• WORK INSTRUCTION:
Of the records that follow, copy only the lines from the line containing "pinky mcp: (249, 276)" to the line containing "ring tip: (279, 301)", both included, exactly as written.

• TASK DATA:
______________________________

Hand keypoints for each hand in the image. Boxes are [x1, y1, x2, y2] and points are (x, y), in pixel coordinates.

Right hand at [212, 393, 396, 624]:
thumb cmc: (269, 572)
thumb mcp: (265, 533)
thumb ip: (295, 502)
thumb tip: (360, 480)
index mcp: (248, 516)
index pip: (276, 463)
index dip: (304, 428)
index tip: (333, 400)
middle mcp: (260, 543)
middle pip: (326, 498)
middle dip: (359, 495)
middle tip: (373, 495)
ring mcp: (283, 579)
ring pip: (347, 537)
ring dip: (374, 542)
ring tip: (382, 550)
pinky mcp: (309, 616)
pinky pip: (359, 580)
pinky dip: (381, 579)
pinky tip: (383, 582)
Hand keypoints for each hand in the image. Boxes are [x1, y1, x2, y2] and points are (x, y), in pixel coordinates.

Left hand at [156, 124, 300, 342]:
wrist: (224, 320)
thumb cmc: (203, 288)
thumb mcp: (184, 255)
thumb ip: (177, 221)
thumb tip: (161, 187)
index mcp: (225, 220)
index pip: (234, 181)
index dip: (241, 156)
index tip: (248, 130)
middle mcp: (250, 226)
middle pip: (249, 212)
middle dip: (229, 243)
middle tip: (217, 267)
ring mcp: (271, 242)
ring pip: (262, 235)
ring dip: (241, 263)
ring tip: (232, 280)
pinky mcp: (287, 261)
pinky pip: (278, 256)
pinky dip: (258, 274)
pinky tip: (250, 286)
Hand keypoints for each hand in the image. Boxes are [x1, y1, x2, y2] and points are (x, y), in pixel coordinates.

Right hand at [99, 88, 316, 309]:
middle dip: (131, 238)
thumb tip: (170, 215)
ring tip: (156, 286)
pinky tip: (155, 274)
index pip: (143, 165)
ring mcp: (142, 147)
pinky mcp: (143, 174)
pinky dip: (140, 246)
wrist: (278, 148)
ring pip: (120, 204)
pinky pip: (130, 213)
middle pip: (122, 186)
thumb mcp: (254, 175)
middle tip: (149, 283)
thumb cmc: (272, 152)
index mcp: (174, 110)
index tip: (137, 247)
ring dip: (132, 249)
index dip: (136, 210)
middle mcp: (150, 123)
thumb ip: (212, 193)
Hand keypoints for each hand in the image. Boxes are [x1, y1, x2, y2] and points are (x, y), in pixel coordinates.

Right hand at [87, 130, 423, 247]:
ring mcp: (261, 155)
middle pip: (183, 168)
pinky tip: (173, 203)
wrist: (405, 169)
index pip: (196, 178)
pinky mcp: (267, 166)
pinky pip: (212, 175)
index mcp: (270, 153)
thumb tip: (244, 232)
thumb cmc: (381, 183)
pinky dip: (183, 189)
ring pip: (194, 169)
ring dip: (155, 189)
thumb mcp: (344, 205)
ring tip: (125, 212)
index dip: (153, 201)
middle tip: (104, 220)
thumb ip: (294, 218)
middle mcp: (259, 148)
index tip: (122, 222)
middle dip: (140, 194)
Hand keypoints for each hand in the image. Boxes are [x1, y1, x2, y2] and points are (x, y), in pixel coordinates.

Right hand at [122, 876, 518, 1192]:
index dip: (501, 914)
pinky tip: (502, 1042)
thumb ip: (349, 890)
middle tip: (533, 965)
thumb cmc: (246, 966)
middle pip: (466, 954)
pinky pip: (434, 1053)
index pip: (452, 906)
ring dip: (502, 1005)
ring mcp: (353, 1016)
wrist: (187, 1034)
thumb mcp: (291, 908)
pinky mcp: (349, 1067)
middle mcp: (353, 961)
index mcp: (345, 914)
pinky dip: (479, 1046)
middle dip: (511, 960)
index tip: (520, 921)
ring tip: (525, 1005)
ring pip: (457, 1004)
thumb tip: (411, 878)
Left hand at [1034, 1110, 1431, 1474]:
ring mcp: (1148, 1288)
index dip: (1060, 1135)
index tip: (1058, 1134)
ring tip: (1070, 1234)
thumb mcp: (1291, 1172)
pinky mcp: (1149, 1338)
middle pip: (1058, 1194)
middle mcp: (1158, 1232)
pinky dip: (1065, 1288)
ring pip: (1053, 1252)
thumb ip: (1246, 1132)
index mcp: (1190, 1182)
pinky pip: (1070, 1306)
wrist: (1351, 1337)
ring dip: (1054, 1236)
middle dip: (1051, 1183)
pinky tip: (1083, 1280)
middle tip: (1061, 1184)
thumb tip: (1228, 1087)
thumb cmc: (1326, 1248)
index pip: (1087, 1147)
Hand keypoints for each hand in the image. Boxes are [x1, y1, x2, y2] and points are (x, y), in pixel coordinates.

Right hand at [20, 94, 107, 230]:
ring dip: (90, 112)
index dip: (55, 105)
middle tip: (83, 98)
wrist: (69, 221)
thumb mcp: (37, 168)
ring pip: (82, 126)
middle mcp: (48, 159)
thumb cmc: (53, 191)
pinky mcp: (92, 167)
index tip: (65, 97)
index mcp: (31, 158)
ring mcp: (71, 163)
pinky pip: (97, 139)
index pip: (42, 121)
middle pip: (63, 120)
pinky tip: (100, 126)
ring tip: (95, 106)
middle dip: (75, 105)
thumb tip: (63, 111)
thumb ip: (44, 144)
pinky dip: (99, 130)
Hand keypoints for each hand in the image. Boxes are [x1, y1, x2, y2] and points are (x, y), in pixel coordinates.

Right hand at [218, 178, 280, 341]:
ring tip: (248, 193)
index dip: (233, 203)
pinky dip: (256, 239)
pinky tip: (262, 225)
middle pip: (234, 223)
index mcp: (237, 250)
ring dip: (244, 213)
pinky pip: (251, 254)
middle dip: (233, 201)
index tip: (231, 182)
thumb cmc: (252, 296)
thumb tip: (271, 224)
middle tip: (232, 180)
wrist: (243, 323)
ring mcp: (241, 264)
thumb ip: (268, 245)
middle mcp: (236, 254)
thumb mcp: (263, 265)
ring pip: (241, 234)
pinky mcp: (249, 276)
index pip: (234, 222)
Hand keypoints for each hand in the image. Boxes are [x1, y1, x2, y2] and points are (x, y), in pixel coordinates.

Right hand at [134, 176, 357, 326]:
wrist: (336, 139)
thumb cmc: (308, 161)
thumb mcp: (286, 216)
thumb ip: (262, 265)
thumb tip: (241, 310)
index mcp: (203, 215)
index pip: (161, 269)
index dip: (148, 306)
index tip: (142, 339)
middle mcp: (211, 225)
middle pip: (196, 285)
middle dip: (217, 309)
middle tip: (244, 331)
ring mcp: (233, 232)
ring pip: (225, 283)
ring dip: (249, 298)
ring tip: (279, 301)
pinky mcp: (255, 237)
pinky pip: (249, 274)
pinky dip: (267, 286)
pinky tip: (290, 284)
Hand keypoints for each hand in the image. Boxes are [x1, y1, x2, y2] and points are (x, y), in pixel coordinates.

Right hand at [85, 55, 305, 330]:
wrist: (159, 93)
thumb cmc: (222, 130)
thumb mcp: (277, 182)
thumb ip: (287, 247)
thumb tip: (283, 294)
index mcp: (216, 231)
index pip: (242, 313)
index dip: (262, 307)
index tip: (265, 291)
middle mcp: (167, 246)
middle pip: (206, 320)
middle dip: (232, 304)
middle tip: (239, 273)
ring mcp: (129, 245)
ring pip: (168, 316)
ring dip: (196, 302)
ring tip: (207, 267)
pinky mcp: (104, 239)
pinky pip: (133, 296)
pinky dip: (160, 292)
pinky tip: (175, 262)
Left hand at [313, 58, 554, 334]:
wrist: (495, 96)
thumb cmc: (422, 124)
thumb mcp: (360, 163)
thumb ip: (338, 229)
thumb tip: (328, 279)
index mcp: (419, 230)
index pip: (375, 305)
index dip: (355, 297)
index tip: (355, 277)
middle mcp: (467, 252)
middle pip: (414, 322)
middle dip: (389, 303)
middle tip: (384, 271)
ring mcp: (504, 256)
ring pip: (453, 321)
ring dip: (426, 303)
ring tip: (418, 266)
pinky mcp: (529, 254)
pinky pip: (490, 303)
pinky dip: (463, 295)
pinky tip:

______________________________

• RESPONSE TO THIS EXERCISE:
pinky mcp: (249, 276)
index pip: (234, 222)
Hand keypoints for each hand in the image. Boxes are [x1, y1, x2, y2] and points are (x, y), in pixel coordinates.

Right hand at [134, 176, 357, 326]:
wrist: (336, 139)
thumb cmc: (308, 161)
thumb mcp: (286, 216)
thumb ip: (262, 265)
thumb tip: (241, 310)
index mcp: (203, 215)
index pip: (161, 269)
index dip: (148, 306)
index tip: (142, 339)
middle mcp: (211, 225)
middle pip: (196, 285)
middle dip: (217, 309)
middle tip: (244, 331)
ring mcp: (233, 232)
ring pip: (225, 283)
ring dip: (249, 298)
ring tip: (279, 301)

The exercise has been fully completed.